Sudan’s Christians Face ‘Ethnic Cleansing’
ICC Note: A new report by a religious freedom watchdog says Christians in Sudan are facing ethnic cleansing. The Open Doors publication sites Sudan’s intention of creating a “fully homogenized” Arab-Muslim state as the fuel behind continuous bombing campaigns in the states that border South Sudan, along with targeting of churches and pastors’ houses for destruction. Sudan represents one of Africa’s most notorious persecutors of the Church that regularly rounds up pastors for arbitrary prison stays and trumps up charges to try and disrupt the work of the Church.
7/11/16 Sudan (World Watch Monitor) – Five years ago today (11 July, 2011), South Sudan became the world’s newest country after seceding from the North. Following a lengthy dispute over where a border should be drawn, it was decided that Sudan’s predominantly Christian South Kordofan and Blue Nile states would remain in the mainly Sunni Muslim North. In the five years since, the Sudanese government has waged a bombing campaign against this restive, resource-rich southern region.

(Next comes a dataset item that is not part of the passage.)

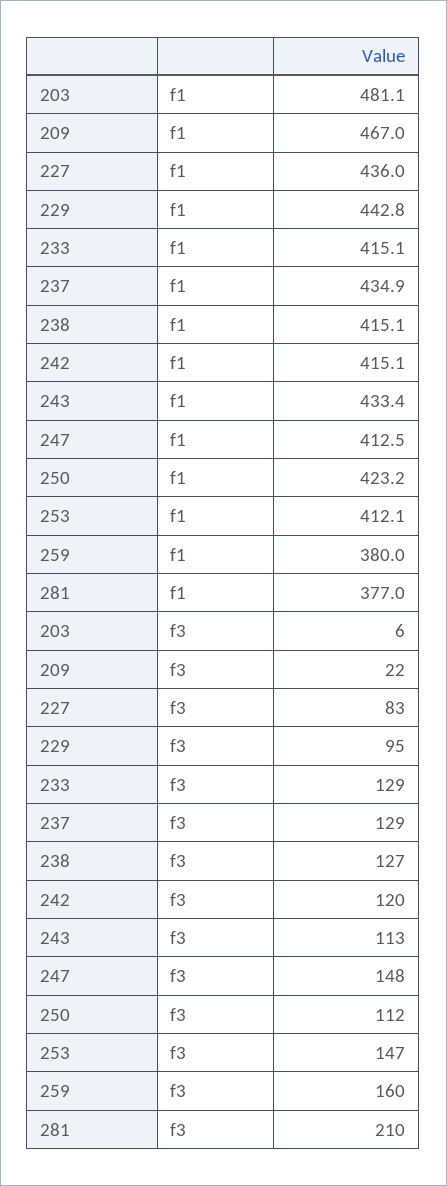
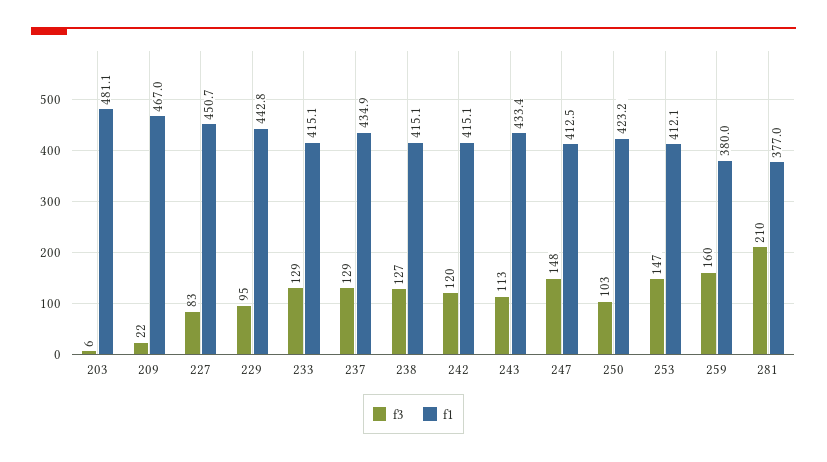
f1, 227: 436 -> 450.7
f3, 250: 112 -> 103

Sudan’s Christians, who along with indigenous groups are concentrated in the southern regions of the country, are among the hundreds of thousands of people who have been displaced by the violence, and whose homes, crops, churches, schools and hospitals have been destroyed. In the latest incident, in June, the sole secondary school in South Kordofan’s Umdorain Country was destroyed.
In April, the US State Department designated Sudan a “Country of Particular Concern” for the tenth consecutive year under the International Religious Freedom Act, for “having engaged in or tolerated particularly severe violations of religious freedom”.
A new report by Open Doors, a charity that supports Christians under pressure for their faith, says Sudanese Christians – especially those in South Kordofan and Blue Nile states – have been facing and continue to face “ethnic cleansing”.